• Excerpt to read
┄┄┄┄┄┄┄┄┄┄┄┄┄┄┄┄┄┄┄┄

I went out yesterday morning to catch the crescent moon rising above the lighthouse.  The moon would rise about an hour before the sun.  There is a place I could position myself to get the crescent almost directly behind the lighthouse from about a mile and a quarter away.  It was raining when I awoke.  The radar showed a narrow band of rain, but I hoped that it might move on by the time the moon would rise, so I headed out.  It rained.  I sat in the car.  It rained.  Eventually I convinced myself that the sun must be up by now. The sky was gray and gloomy and opaque and it rained all morning long. So half of my quest has been satisfied - the full moon.  The project continues, to catch the crescent.  At the rate I'm going it could keep me intermittently occupied for years to come

© 2014 Buck Ward                           The Photographist                    

Wednesday, January 29, 2014

Caloosahatchee Manuscripts

This neoclassical revival building in downtown Fort Myers began life as a United States post office in 1933.  In the 1960s it was converted to a federal courthouse.  When the federal judiciary left, they turned off the power and locked the doors.  The roof leaked. Eventually the neglected deteriorated building became the Sydney & Berne Davis Art Center and a years-long renovation/restoration began.

┄┄┄┄┄┄┄┄┄┄┄┄┄┄┄┄┄┄┄┄

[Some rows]
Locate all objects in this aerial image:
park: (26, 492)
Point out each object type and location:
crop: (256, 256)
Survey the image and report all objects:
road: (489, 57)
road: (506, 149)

┄┄┄┄┄┄┄┄┄┄┄┄┄┄┄┄┄┄┄┄

• Work to complete
#1 Copy the photography blog excerpt from "This neoclassical revival" to "years-long renovation/restoration began.".
#2 According to the photography blog excerpt, what was the building in downtown Fort Myers originally?
#3 Pick up the photography blog excerpt from its final sentence and keep writing.

• Task-by-task answers
#1
This neoclassical revival building in downtown Fort Myers began life as a United States post office in 1933.  In the 1960s it was converted to a federal courthouse.  When the federal judiciary left, they turned off the power and locked the doors.  The roof leaked. Eventually the neglected deteriorated building became the Sydney & Berne Davis Art Center and a years-long renovation/restoration began.

#2 A United States post office, opened in 1933.

#3
In 2001 Florida Power & Light commissioned sculptor Jim Sanborn to create the two bronze cylinders, known as the Caloosahatchee Manuscripts.  The western cylinder lists the Latin binomials of some of the plants Thomas Edison collected locally in his search for a local source of latex, for the making of rubber.  The eastern cylinder recounts, in Native American text, a story from Seminole, Creek, and Miccosukee history.

As an artist, I have qualms about photographing the work of other artists to claim as my own, but as a documentarian I can hardly help myself.  This light sculpture is so compelling I find myself returning to it again and again. 

The earliest of these photographs I made about four years ago.  I had the help of enthusiastic passersby to keep drivers from parking their cars on the street front while I waited for darkness to show the lights.  The most recent was yesterday, in a predawn fog.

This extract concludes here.